Today’s business prospects and clients are bombarded with a seemingly limitless stream of information and an endless number of options. Surprising as it sounds, the average individual is hit with between 4,000-10,000 brand messages per day! As a result, psychologists have determined that it takes a minimum of seven mentions for a brand to even begin to register with the intended target. To cut through all of that “noise,” businesses need to constantly remind their key audiences who they are, what products or services they offer, and why those products/services are preferable to those of competitors. Creating and then maintaining ongoing marketing and PR initiatives will help organizations to do exactly that.
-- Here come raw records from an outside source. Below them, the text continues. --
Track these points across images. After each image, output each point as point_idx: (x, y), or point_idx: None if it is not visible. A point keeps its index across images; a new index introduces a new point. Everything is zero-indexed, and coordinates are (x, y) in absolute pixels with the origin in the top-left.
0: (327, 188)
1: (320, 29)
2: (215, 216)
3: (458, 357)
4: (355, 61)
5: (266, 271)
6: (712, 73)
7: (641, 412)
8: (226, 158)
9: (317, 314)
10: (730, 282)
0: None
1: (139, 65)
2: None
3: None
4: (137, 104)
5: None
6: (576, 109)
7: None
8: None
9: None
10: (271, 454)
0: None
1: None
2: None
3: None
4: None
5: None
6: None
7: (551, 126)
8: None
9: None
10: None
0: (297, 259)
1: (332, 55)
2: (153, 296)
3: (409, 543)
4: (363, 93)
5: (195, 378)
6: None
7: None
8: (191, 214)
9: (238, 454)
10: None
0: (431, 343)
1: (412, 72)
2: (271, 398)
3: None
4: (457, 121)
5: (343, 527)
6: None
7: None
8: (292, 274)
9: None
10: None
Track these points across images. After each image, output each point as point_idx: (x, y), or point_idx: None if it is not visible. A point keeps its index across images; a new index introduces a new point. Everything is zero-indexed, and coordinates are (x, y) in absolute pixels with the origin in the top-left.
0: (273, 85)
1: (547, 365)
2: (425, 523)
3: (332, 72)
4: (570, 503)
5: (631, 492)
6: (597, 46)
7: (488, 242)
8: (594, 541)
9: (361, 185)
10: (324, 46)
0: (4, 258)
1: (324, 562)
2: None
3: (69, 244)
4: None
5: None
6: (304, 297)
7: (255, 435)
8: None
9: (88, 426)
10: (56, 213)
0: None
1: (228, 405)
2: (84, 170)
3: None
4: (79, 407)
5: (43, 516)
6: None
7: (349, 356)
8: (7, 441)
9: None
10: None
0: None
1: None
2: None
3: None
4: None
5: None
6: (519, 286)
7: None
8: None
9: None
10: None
By employing complementary marketing and PR tactics, you will gain greater visibility for your business, helping you stand out from your competition. Marketing’s tactics are often focused on self-generated activities, such as company newsletters, electronic and printed materials, and brochures, while public relations activities are focused on earned opportunities, such as media coverage, awards, and speaking engagements. Through a cohesive communications strategy – utilizing both marketing and PR – a business will be able to expand awareness of their organization’s products or services.
Allow for Synergy
Marketing and PR can, and should, work together to better reach an intended audience. Because marketers and PR professionals already work in many of the same areas, it makes sense that their work could be done cooperatively. Marketing and PR need to share strategies, messaging, and information, and then coordinate on the tactics moving forward.
Both marketing and PR departments need to be on the same page – and use the same messaging – in order to optimize efforts and initiatives intended to reach current and prospective clients.
If you are not currently using marketing and PR in your business, consider starting off small, focusing on one or two priorities, or even a project. If your firm focuses on marketing, but doesn’t use PR – or vice versa – think about folding in the service and see how your business might benefit. After all, what good is a peanut butter and jelly sandwich without the peanut butter?